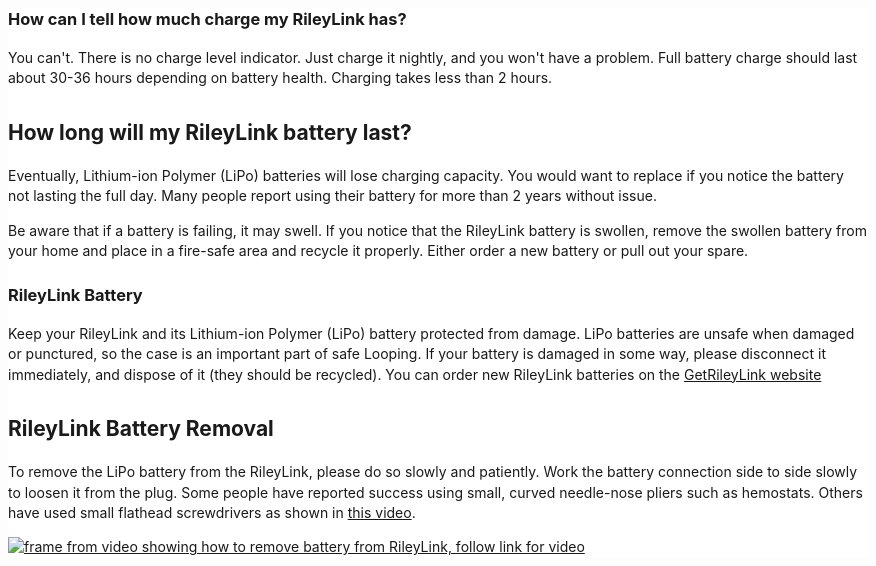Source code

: ### How can I tell how much charge my RileyLink has?

You can't. There is no charge level indicator. Just charge it nightly, and you won't have a problem. Full battery charge should last about 30-36 hours depending on battery health. Charging takes less than 2 hours.

## How long will my RileyLink battery last?

Eventually, Lithium-ion Polymer (LiPo) batteries will lose charging capacity. You would want to replace if you notice the battery not lasting the full day. Many people report using their battery for more than 2 years without issue.

Be aware that if a battery is failing, it may swell. If you notice that the RileyLink battery is swollen, remove the swollen battery from your home and place in a fire-safe area and recycle it properly.  Either order a new battery or pull out your spare.

### RileyLink Battery

Keep your RileyLink and its Lithium-ion Polymer (LiPo) battery protected from damage. LiPo batteries are unsafe when damaged or punctured, so the case is an important part of safe Looping. If your battery is damaged in some way, please disconnect it immediately, and dispose of it (they should be recycled). You can order new RileyLink batteries on the [GetRileyLink website](http://getrileylink.org/)

## RileyLink Battery Removal

To remove the LiPo battery from the RileyLink, please do so slowly and patiently. Work the battery connection side to side slowly to loosen it from the plug. Some people have reported success using small, curved needle-nose pliers such as hemostats. Others have used small flathead screwdrivers as shown in [this video](https://youtu.be/s2qNPLpfwww).

[![frame from video showing how to remove battery from RileyLink, follow link for video](img/rileylink_battery_removal.png)](https://youtu.be/s2qNPLpfwww)
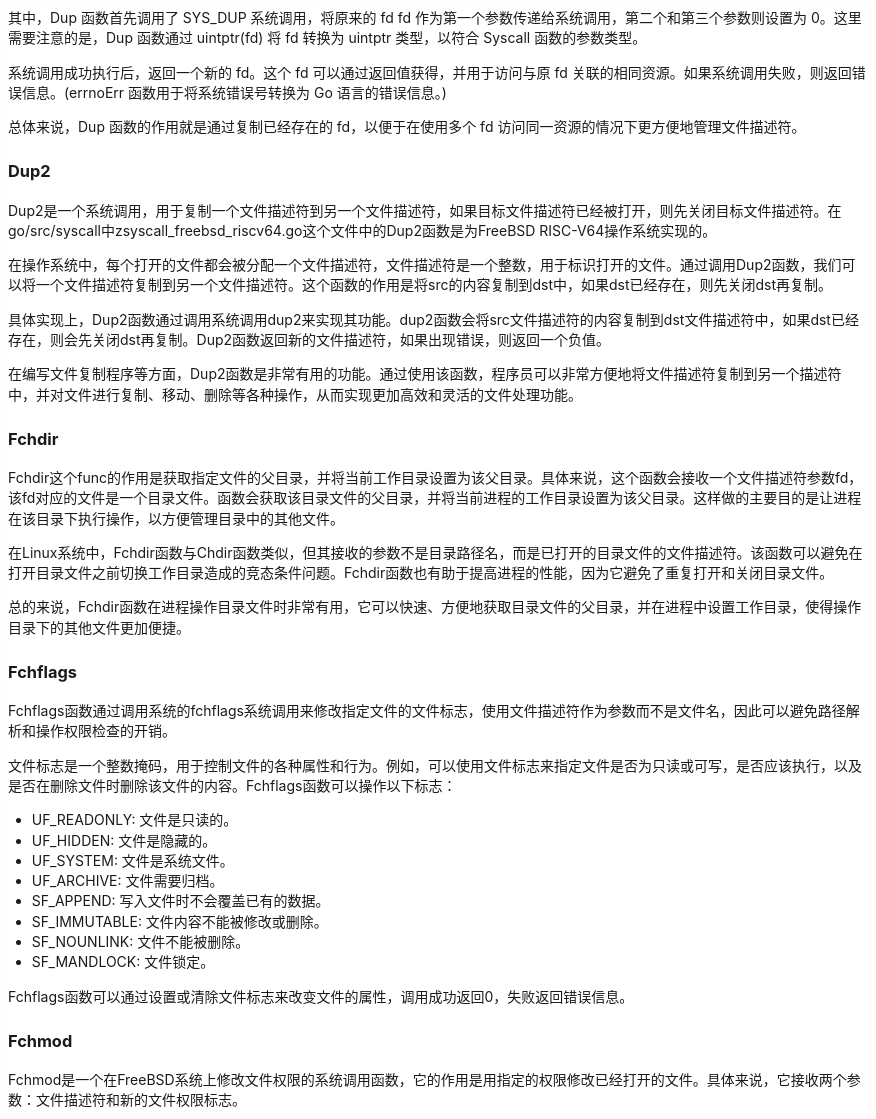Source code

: 其中，Dup 函数首先调用了 SYS_DUP 系统调用，将原来的 fd fd 作为第一个参数传递给系统调用，第二个和第三个参数则设置为 0。这里需要注意的是，Dup 函数通过 uintptr(fd) 将 fd 转换为 uintptr 类型，以符合 Syscall 函数的参数类型。

系统调用成功执行后，返回一个新的 fd。这个 fd 可以通过返回值获得，并用于访问与原 fd 关联的相同资源。如果系统调用失败，则返回错误信息。(errnoErr 函数用于将系统错误号转换为 Go 语言的错误信息。)

总体来说，Dup 函数的作用就是通过复制已经存在的 fd，以便于在使用多个 fd 访问同一资源的情况下更方便地管理文件描述符。



### Dup2

Dup2是一个系统调用，用于复制一个文件描述符到另一个文件描述符，如果目标文件描述符已经被打开，则先关闭目标文件描述符。在go/src/syscall中zsyscall_freebsd_riscv64.go这个文件中的Dup2函数是为FreeBSD RISC-V64操作系统实现的。

在操作系统中，每个打开的文件都会被分配一个文件描述符，文件描述符是一个整数，用于标识打开的文件。通过调用Dup2函数，我们可以将一个文件描述符复制到另一个文件描述符。这个函数的作用是将src的内容复制到dst中，如果dst已经存在，则先关闭dst再复制。

具体实现上，Dup2函数通过调用系统调用dup2来实现其功能。dup2函数会将src文件描述符的内容复制到dst文件描述符中，如果dst已经存在，则会先关闭dst再复制。Dup2函数返回新的文件描述符，如果出现错误，则返回一个负值。

在编写文件复制程序等方面，Dup2函数是非常有用的功能。通过使用该函数，程序员可以非常方便地将文件描述符复制到另一个描述符中，并对文件进行复制、移动、删除等各种操作，从而实现更加高效和灵活的文件处理功能。



### Fchdir

Fchdir这个func的作用是获取指定文件的父目录，并将当前工作目录设置为该父目录。具体来说，这个函数会接收一个文件描述符参数fd，该fd对应的文件是一个目录文件。函数会获取该目录文件的父目录，并将当前进程的工作目录设置为该父目录。这样做的主要目的是让进程在该目录下执行操作，以方便管理目录中的其他文件。

在Linux系统中，Fchdir函数与Chdir函数类似，但其接收的参数不是目录路径名，而是已打开的目录文件的文件描述符。该函数可以避免在打开目录文件之前切换工作目录造成的竞态条件问题。Fchdir函数也有助于提高进程的性能，因为它避免了重复打开和关闭目录文件。

总的来说，Fchdir函数在进程操作目录文件时非常有用，它可以快速、方便地获取目录文件的父目录，并在进程中设置工作目录，使得操作目录下的其他文件更加便捷。



### Fchflags

Fchflags函数通过调用系统的fchflags系统调用来修改指定文件的文件标志，使用文件描述符作为参数而不是文件名，因此可以避免路径解析和操作权限检查的开销。

文件标志是一个整数掩码，用于控制文件的各种属性和行为。例如，可以使用文件标志来指定文件是否为只读或可写，是否应该执行，以及是否在删除文件时删除该文件的内容。Fchflags函数可以操作以下标志：

- UF_READONLY: 文件是只读的。
- UF_HIDDEN: 文件是隐藏的。
- UF_SYSTEM: 文件是系统文件。
- UF_ARCHIVE: 文件需要归档。
- SF_APPEND: 写入文件时不会覆盖已有的数据。
- SF_IMMUTABLE: 文件内容不能被修改或删除。
- SF_NOUNLINK: 文件不能被删除。
- SF_MANDLOCK: 文件锁定。

Fchflags函数可以通过设置或清除文件标志来改变文件的属性，调用成功返回0，失败返回错误信息。



### Fchmod

Fchmod是一个在FreeBSD系统上修改文件权限的系统调用函数，它的作用是用指定的权限修改已经打开的文件。具体来说，它接收两个参数：文件描述符和新的文件权限标志。
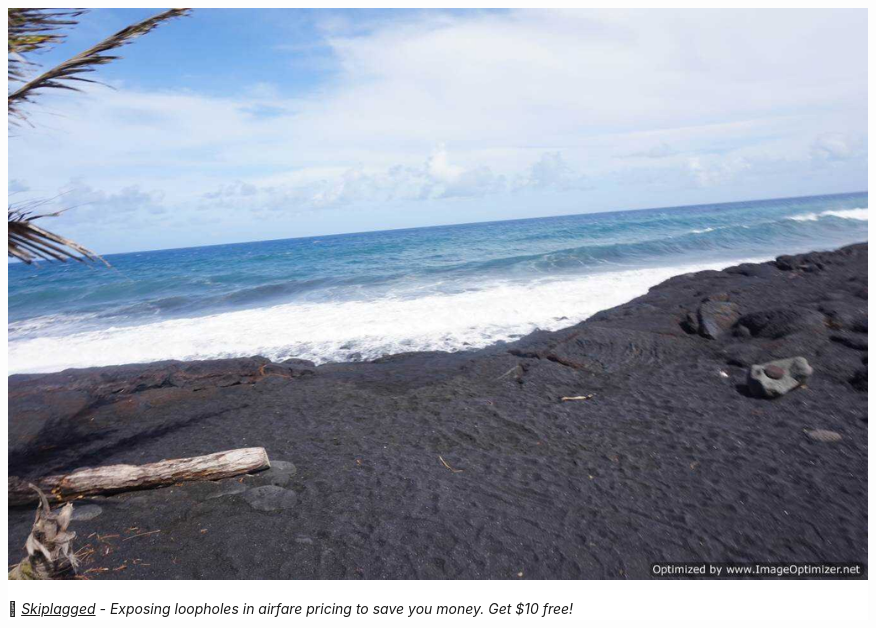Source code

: <img src="/img/hawaii (40).jpg">
</picture>
<br>

🎠 <i><a href="https://skiplagged.com/r/elyser" target="_blank">Skiplagged</a> - Exposing loopholes in airfare pricing to save you money. Get $10 free!</i><br>

<picture>
  <source srcset="/img/hawaii (41).webp" type="image/webp">
  <source srcset="/img/hawaii (41).jpg" type="image/jpeg">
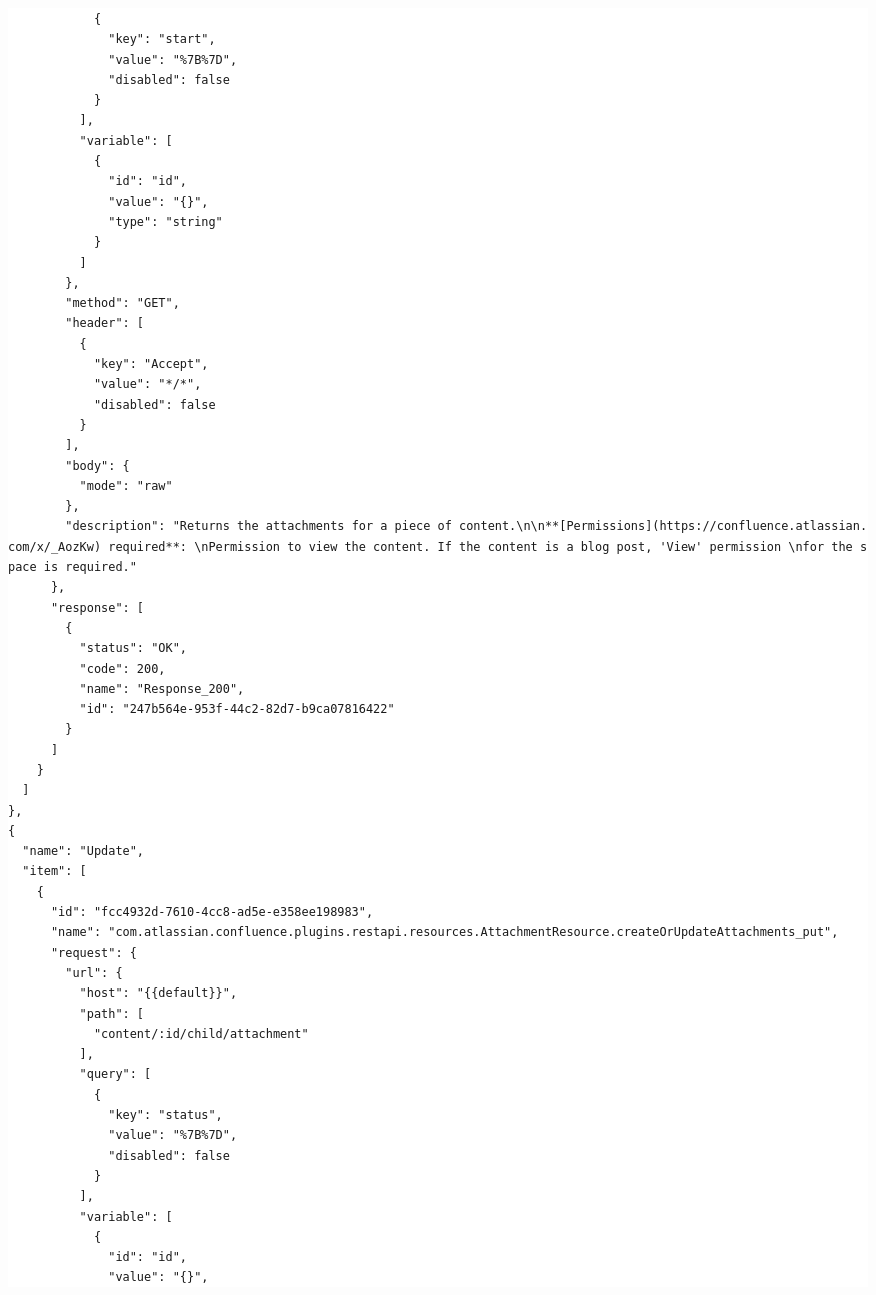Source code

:                 {
                  "key": "start",
                  "value": "%7B%7D",
                  "disabled": false
                }
              ],
              "variable": [
                {
                  "id": "id",
                  "value": "{}",
                  "type": "string"
                }
              ]
            },
            "method": "GET",
            "header": [
              {
                "key": "Accept",
                "value": "*/*",
                "disabled": false
              }
            ],
            "body": {
              "mode": "raw"
            },
            "description": "Returns the attachments for a piece of content.\n\n**[Permissions](https://confluence.atlassian.com/x/_AozKw) required**: \nPermission to view the content. If the content is a blog post, 'View' permission \nfor the space is required."
          },
          "response": [
            {
              "status": "OK",
              "code": 200,
              "name": "Response_200",
              "id": "247b564e-953f-44c2-82d7-b9ca07816422"
            }
          ]
        }
      ]
    },
    {
      "name": "Update",
      "item": [
        {
          "id": "fcc4932d-7610-4cc8-ad5e-e358ee198983",
          "name": "com.atlassian.confluence.plugins.restapi.resources.AttachmentResource.createOrUpdateAttachments_put",
          "request": {
            "url": {
              "host": "{{default}}",
              "path": [
                "content/:id/child/attachment"
              ],
              "query": [
                {
                  "key": "status",
                  "value": "%7B%7D",
                  "disabled": false
                }
              ],
              "variable": [
                {
                  "id": "id",
                  "value": "{}",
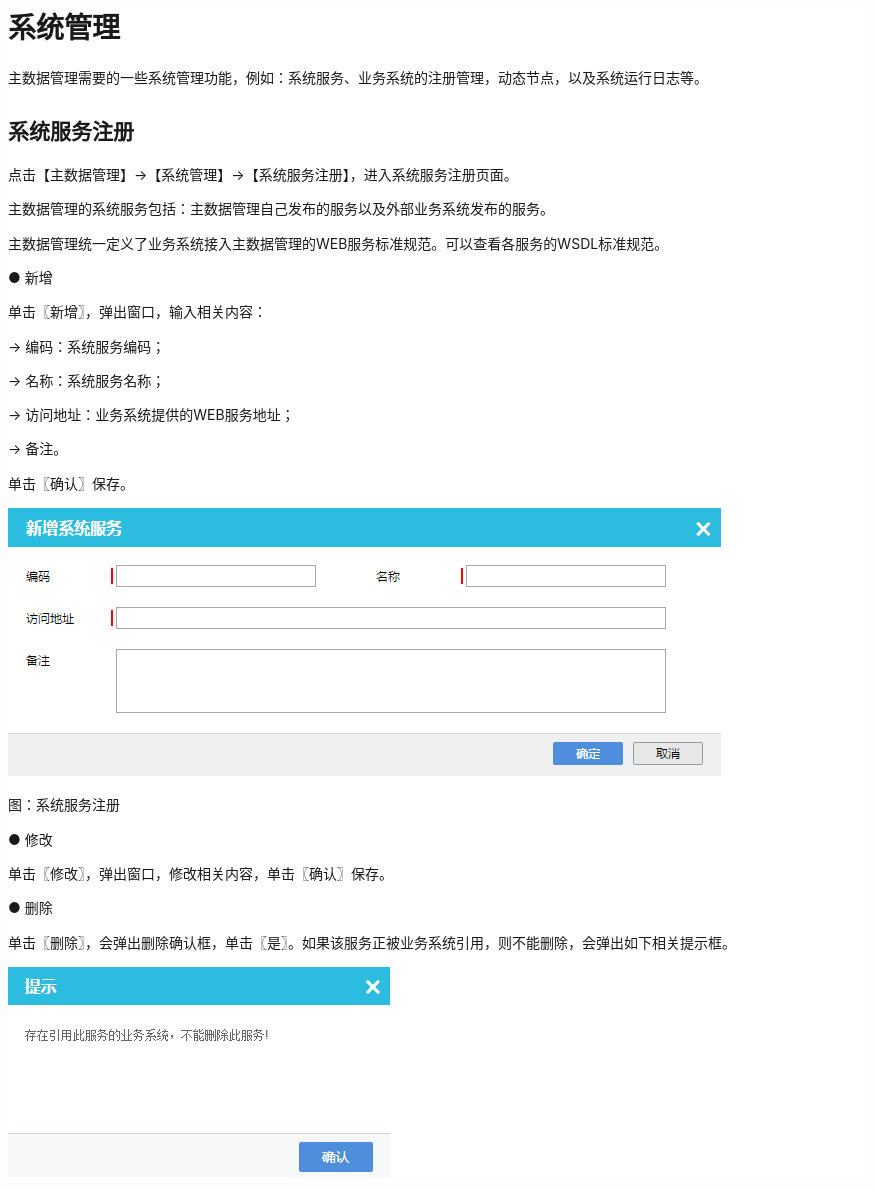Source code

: # 系统管理

主数据管理需要的一些系统管理功能，例如：系统服务、业务系统的注册管理，动态节点，以及系统运行日志等。

## 系统服务注册

点击【主数据管理】→【系统管理】→【系统服务注册】，进入系统服务注册页面。

主数据管理的系统服务包括：主数据管理自己发布的服务以及外部业务系统发布的服务。

主数据管理统一定义了业务系统接入主数据管理的WEB服务标准规范。可以查看各服务的WSDL标准规范。

● 新增

单击〖新增〗，弹出窗口，输入相关内容：

→ 编码：系统服务编码；

→ 名称：系统服务名称；

→ 访问地址：业务系统提供的WEB服务地址；

→ 备注。

单击〖确认〗保存。

![](/articles/mdm/3-/images/image99.png)

图：系统服务注册

● 修改

单击〖修改〗，弹出窗口，修改相关内容，单击〖确认〗保存。

● 删除

单击〖删除〗，会弹出删除确认框，单击〖是〗。如果该服务正被业务系统引用，则不能删除，会弹出如下相关提示框。

![](/articles/mdm/3-/images/image100.png)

---*---

◆ What you are asked to do ◆
The copy should run from the first line of the material above through the line with "my RileyLink has?", repeated exactly and without pictures.

◆ Problem solution ◆
Source code

: ### How can I tell how much charge my RileyLink has?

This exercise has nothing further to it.